(Recorded data begins)

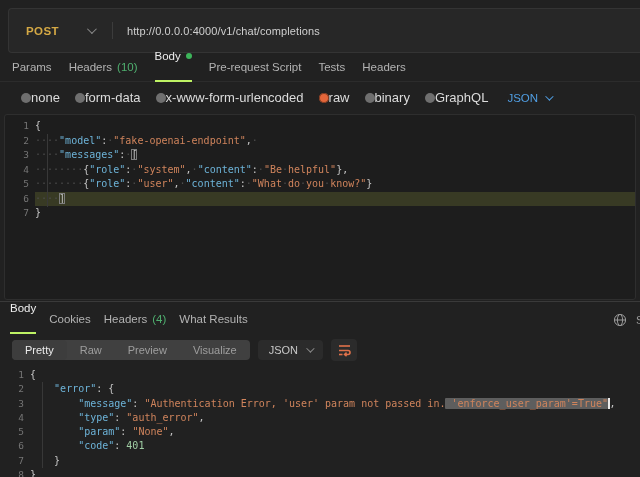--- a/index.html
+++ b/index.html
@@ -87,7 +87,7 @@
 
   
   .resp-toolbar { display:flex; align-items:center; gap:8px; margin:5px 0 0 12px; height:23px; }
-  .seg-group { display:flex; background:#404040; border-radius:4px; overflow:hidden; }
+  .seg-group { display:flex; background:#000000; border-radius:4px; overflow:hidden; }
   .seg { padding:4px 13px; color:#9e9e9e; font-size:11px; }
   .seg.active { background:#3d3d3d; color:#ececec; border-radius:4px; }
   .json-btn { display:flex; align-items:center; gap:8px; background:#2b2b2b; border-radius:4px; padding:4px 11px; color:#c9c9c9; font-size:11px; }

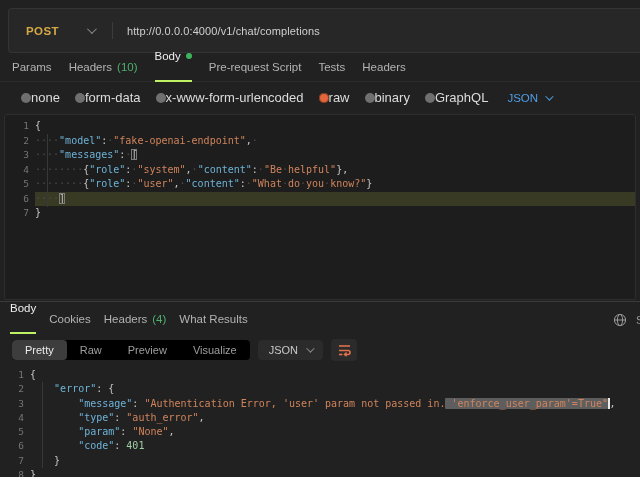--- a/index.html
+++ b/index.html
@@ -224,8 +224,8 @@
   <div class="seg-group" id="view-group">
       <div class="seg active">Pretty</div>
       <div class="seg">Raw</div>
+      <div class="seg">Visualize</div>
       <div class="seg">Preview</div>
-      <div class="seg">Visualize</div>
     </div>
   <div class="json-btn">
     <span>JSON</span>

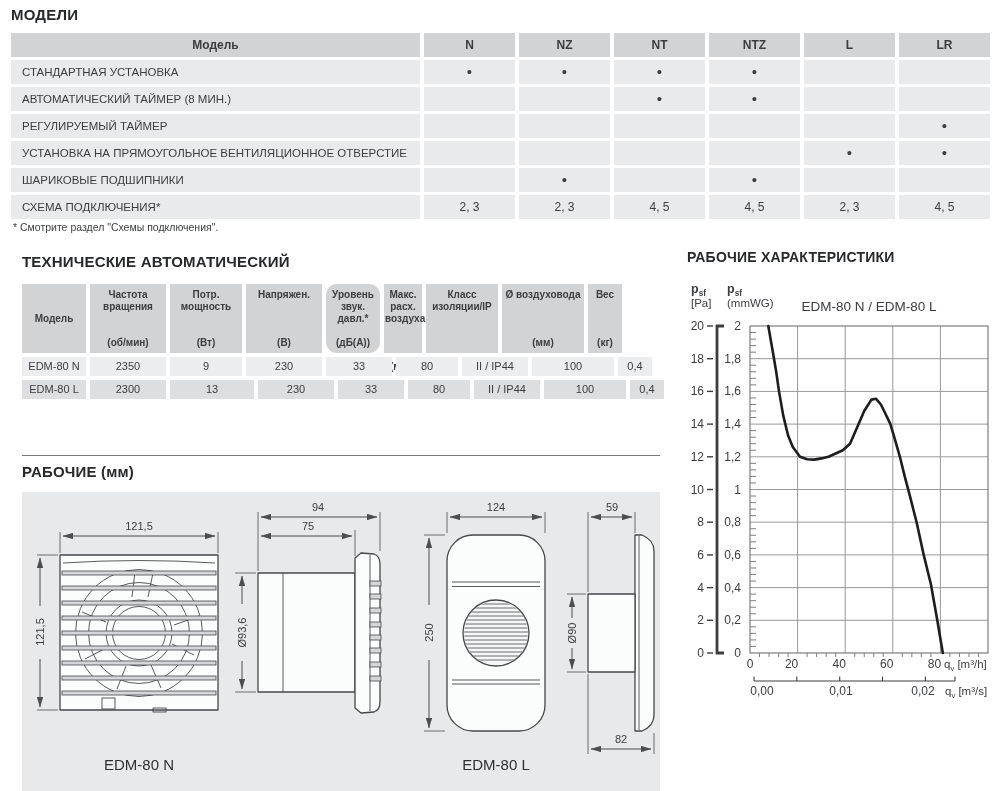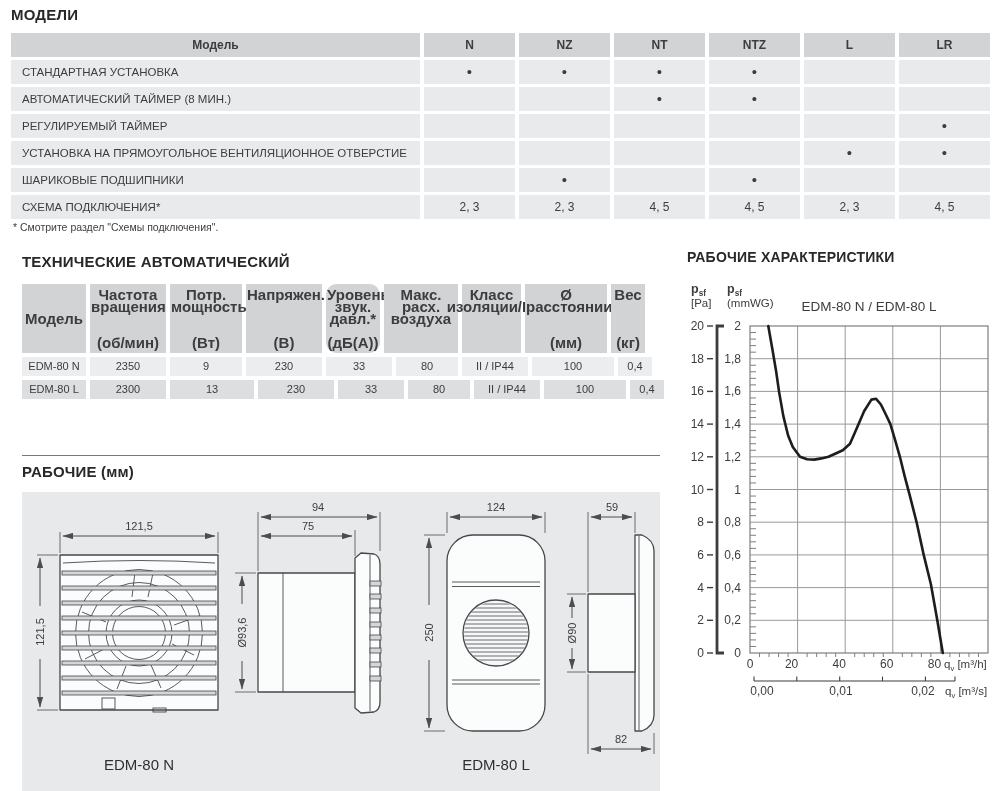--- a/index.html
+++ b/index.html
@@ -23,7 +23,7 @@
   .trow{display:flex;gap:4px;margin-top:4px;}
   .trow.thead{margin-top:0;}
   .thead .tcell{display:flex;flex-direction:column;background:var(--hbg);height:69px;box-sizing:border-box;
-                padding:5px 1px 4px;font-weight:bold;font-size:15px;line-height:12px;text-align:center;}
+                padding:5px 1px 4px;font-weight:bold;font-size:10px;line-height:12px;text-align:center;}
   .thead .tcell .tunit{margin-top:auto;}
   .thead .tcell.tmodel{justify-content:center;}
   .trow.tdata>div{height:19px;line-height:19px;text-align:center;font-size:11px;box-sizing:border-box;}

(Recorded data ends)
(Recorded data begins)

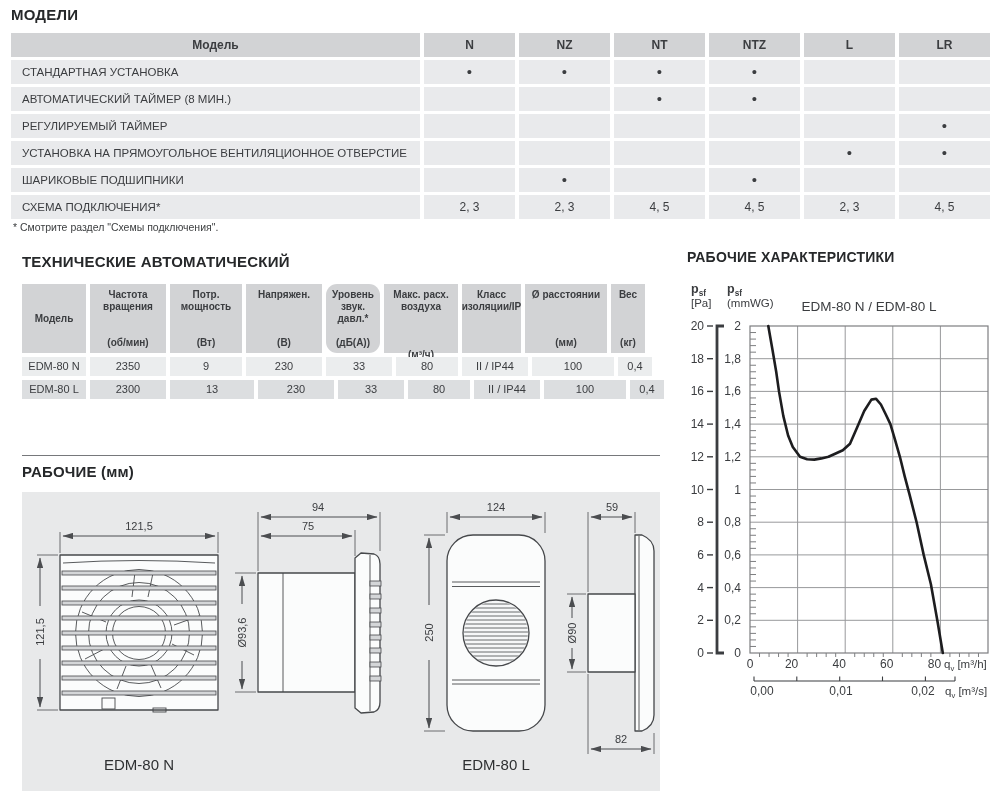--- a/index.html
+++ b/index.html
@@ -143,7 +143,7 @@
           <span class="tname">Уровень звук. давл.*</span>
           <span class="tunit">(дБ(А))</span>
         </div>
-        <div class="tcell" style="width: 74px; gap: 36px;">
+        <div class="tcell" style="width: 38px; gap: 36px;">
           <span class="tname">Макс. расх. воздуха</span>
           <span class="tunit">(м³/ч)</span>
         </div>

(Recorded data ends)

• _What to produce_:
Look through the records and gather each line with the word "thead".

• _Your solution_:
   .trow.thead{margin-top:0;}
   .thead .tcell{display:flex;flex-direction:column;background:var(--hbg);height:69px;box-sizing:border-box;
   .thead .tcell .tunit{margin-top:auto;}
   .thead .tcell.tmodel{justify-content:center;}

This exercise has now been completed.